The Google doodles adorning the company's famous homepage are being made outside the United States for the first time as illustrators from California sit in on Brazil's World Cup to provide a fresh take on football, fans and favelas.
Google produces between 300 and 400 doodles each year, up to 50 of them moving or interactive.
Usually the company plans the doodles at least three months in advance and it can take weeks for illustrators to perfect the designs.
This time a handful of the team's 17 members are reacting almost in real time to games, results and events happening in the 12 World Cup venues.
"Interactive can take months but this time we're creating images and animating them in two to six hours," said Ryan Germick, the doodle team leader.
"This has never been done in real time response, there is not really an event so singular where the whole world is watching," he told Reuters in a telephone interview.
"The fact is that this is a singular sport, one game is on at a time and the whole world is fixated on one match and so it is a chance to be part of the dialogue. The part we are celebrating is that the whole world comes together."
Germick is leading a team ensconced in a specially created "Inspiration Room" in Google's Sao Paulo office. Some of the walls are covered with Brazilian memorabilia, there is an old-fashioned juke box playing Brazilian records and TVs are showing the games.
Staff are kept in touch with the interactive world through big screens showing what people are talking about on social media the world over. They also read the papers and swap ideas with google staff in Brazil and elsewhere.
(Also Read: Thursday's World Cup 2014 Doodle Steers Clear of Controversy)
So far they have come up with a new doodle every day.
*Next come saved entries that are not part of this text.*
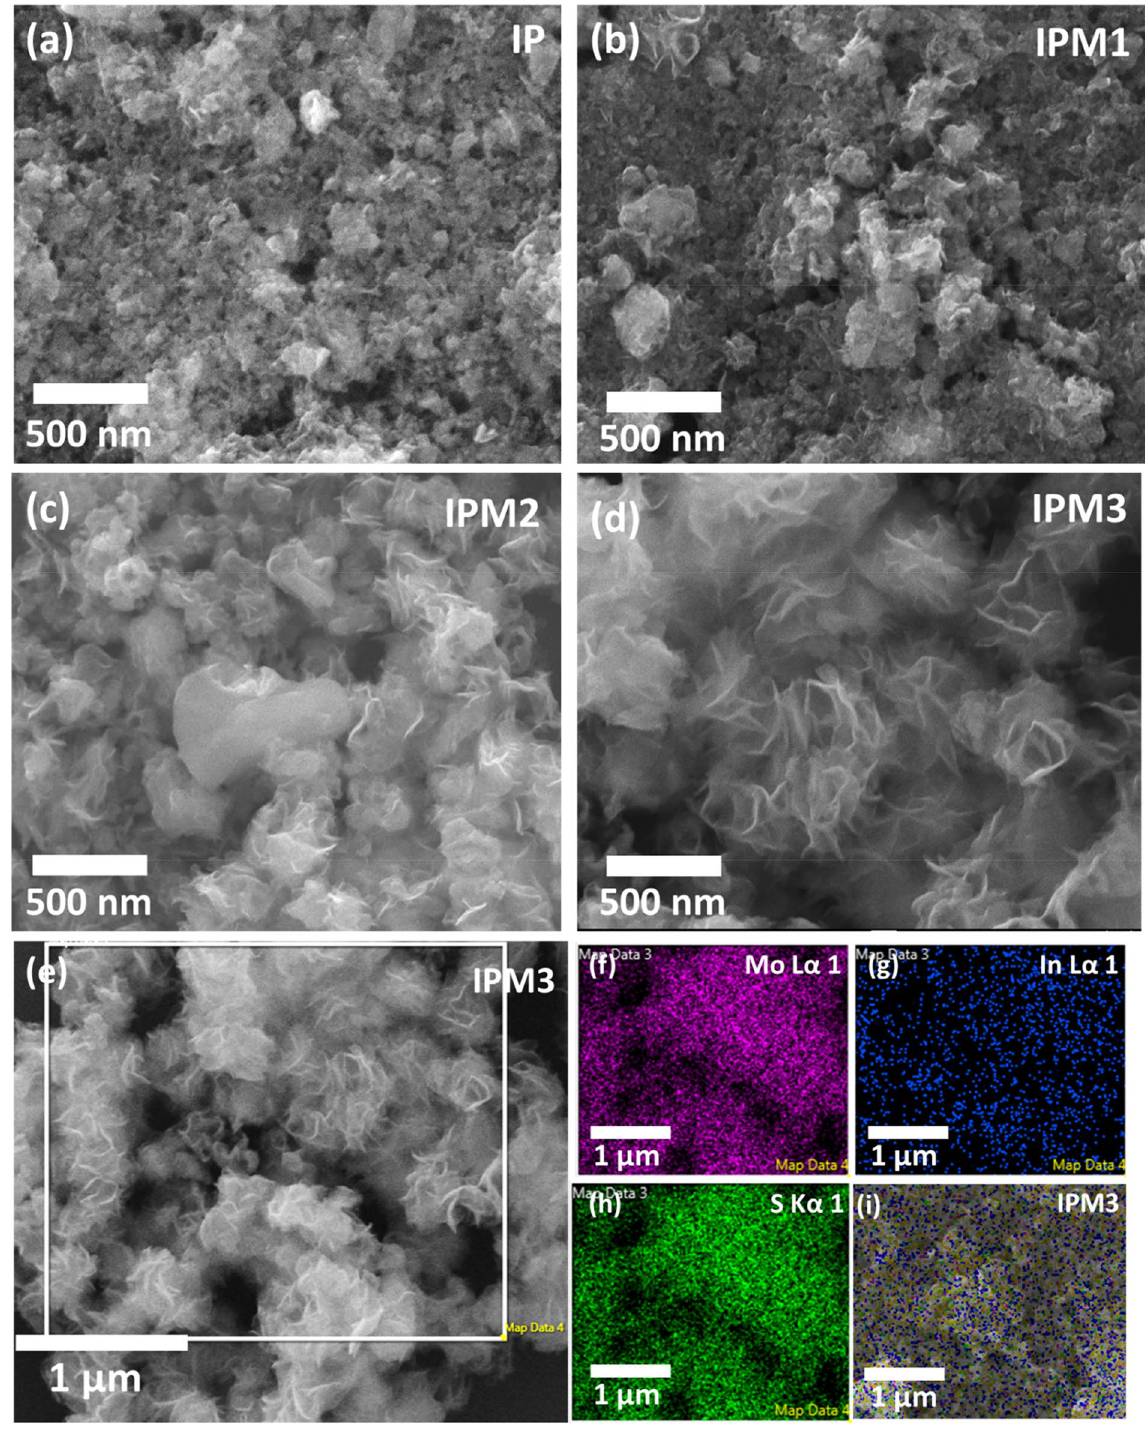
Figure 4. ( a – d ) FESEM images of sample IP, IPM1, IPM2, and IPM3 indicating the modulations in their morphology, ( e ) FESEM image of sample IPM3 revealing the formation of In 2 S 3 nanosheet decorated MoS 2 nanoflowers, ( f – h ) Chemical mapping of sample IPM3 assuring the independent existence of In, Mo, and S atoms in sample IPM3, ( i ) Mapped image of sample IPM3 assuring the formation of In 2 S 3 –MoS 2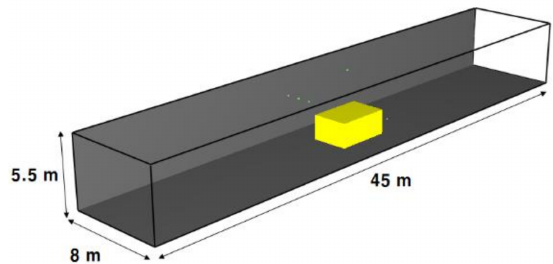
Figure 1. Dimension of tunnel and position of fire in tunnel modelling.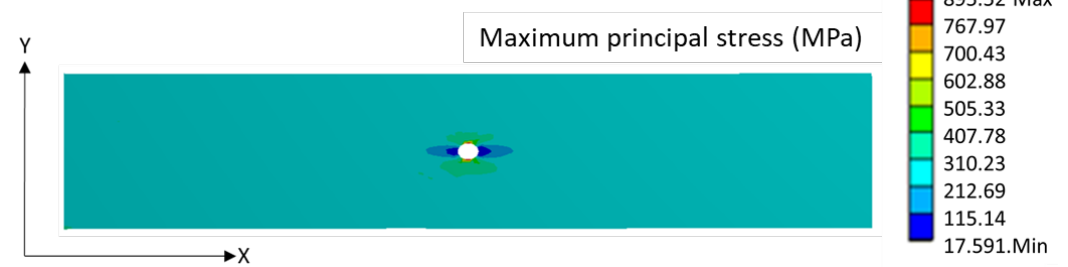
Figure 8. Maximum principal stress distribution for 4 mm notched f [0°] 4 laminate.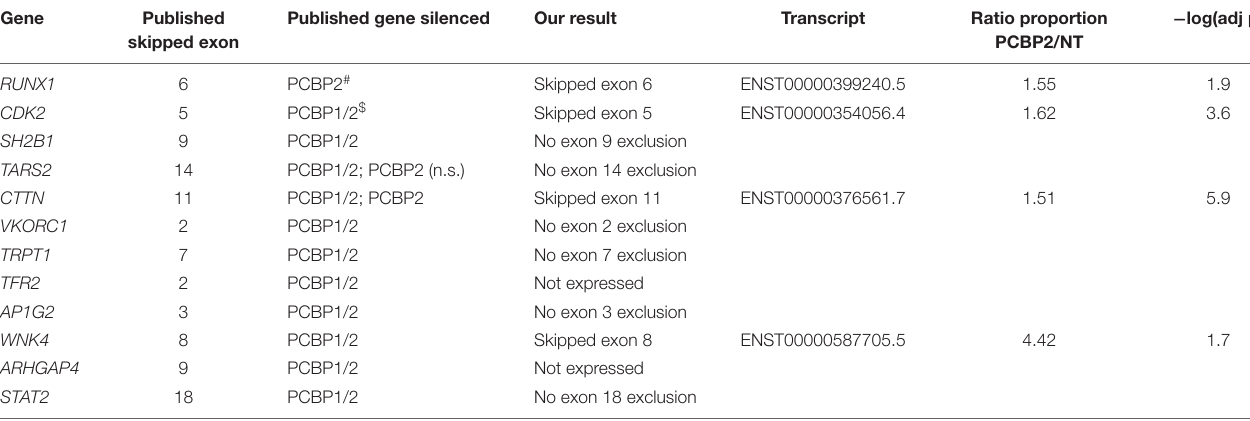
TABLE 3 | Comparison between this study and published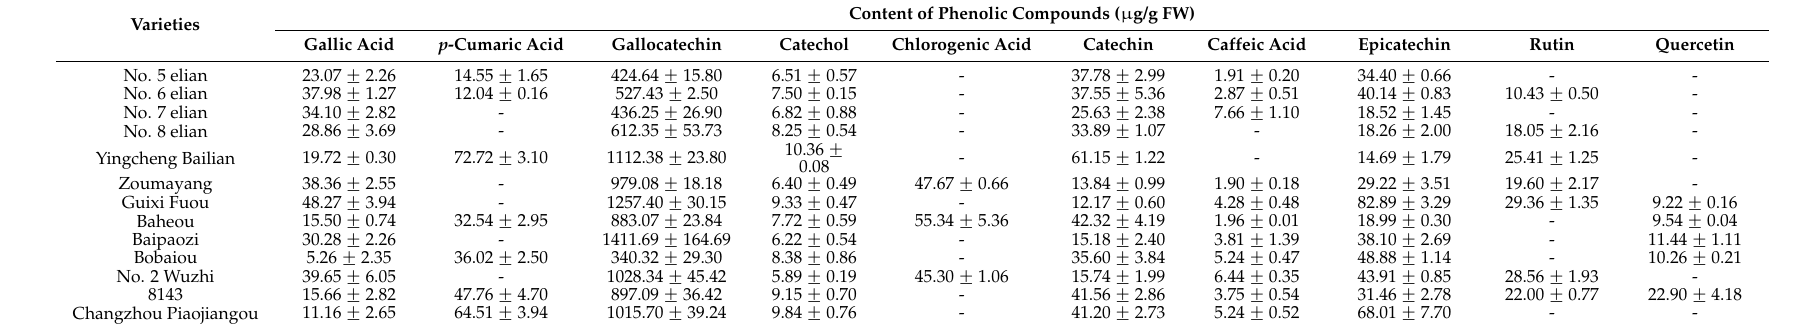
Table 4. Contents of individual phenolic compounds in the nodes of lotus root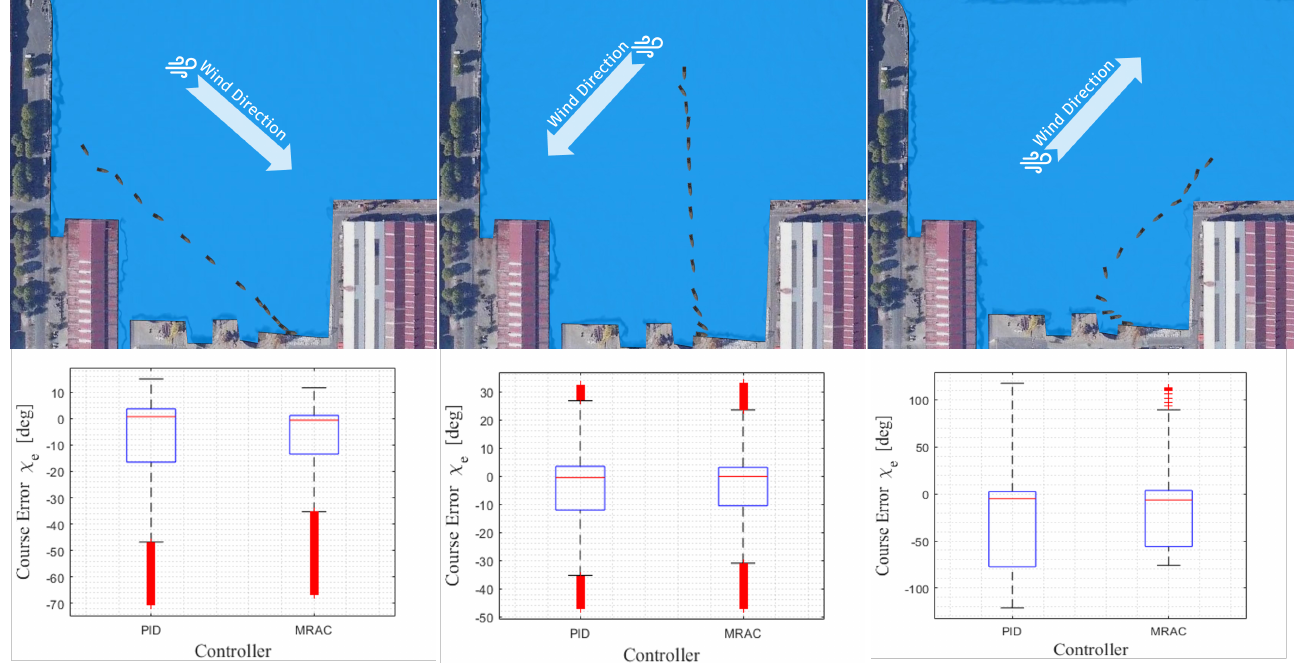
Figure 17. Trajectory and course error boxplot of parallel-type berthing simulation with different initial positions and wind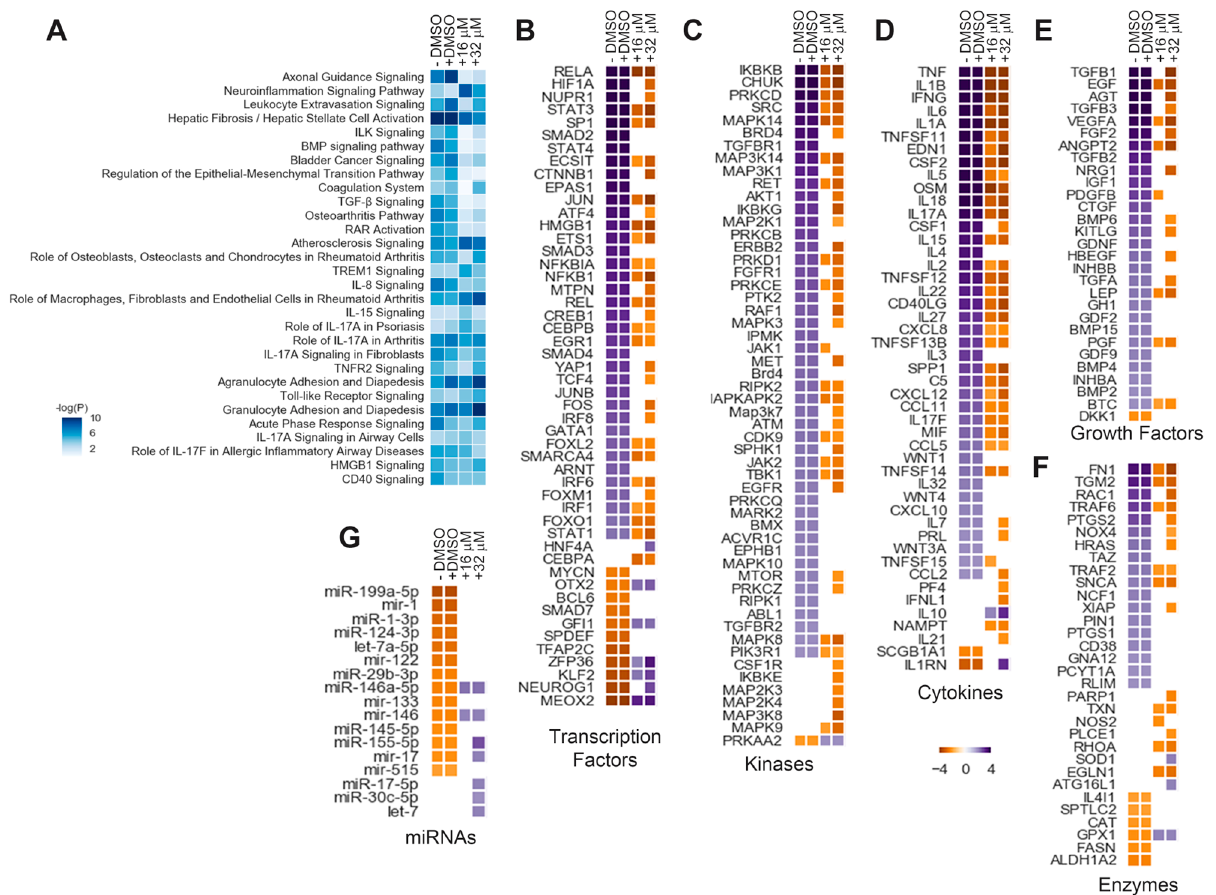
Figure 3. BAY651942 regulated transcriptome dynamics of TGF– β /TNF– α -induced RPE. ( A ) Top canonical pathways were predicted based on the alteration of highly-enriched genes that changed in abundance (activated or inhibited) from DMSO and BAY651942 treated hiPS-RPE monolayers prior to TGF– β /TNF– α -induced EMT ( B – G ) heatmaps of IPA-generated upstream regulator analysis from DMSO- and BAY651942-treated hiPS RPE monolayers. IPA uses activation Z-score as a statistical measure of the match between expected relationship direction and observed changes in the gene expression regulator such as different transcription factors; (TFs) ( B ), kinases ( C ), cytokines ( D ), growth factors ( E ), enzymes ( F ), and miRNAs ( G ) were predicted to be activated (violet) or inhibited (yellow) after DMSO and BAY651942. Z-scores of >2 (activated) or < − 2 (inhibited) were considered significant. Only genes with statistically significant changes at an FDR of 5% ( p < 0.05) were included in the analysis.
The opening match spawned a doodle with some of Brazil's best-known tourist sights, another featured a tactical tableau and individual games such as the United States v Ghana have also been celebrated.
Even Paul the Octopus, the "psychic" mollusc who won fame by apparently picking winners in South Africa four years ago, was featured trying to choose between rivals.
"We were walking in (Sao Paulo's) Ibirapuera Park and we were talking about Paul and one of us said, I miss Paul, he was funny, and I thought, well we could just bring him back," Germick said.
"Really, it's anything that is a fun take on the World Cup and the cultural ephemera that surrounds it."
Germick is leading a team outing to the Arena Corinthians to see England play Uruguay on Thursday and they are confident they will see more sights and sounds to translate on to the screen.
"I am excited to go to a real game," he said, adding that they've been infected by the enthusiasm of Brazilians.
"The night after the opener we had dinner and we were surrounded by people dancing even though it was a restaurant," he said. "The energy and passion is very powerful."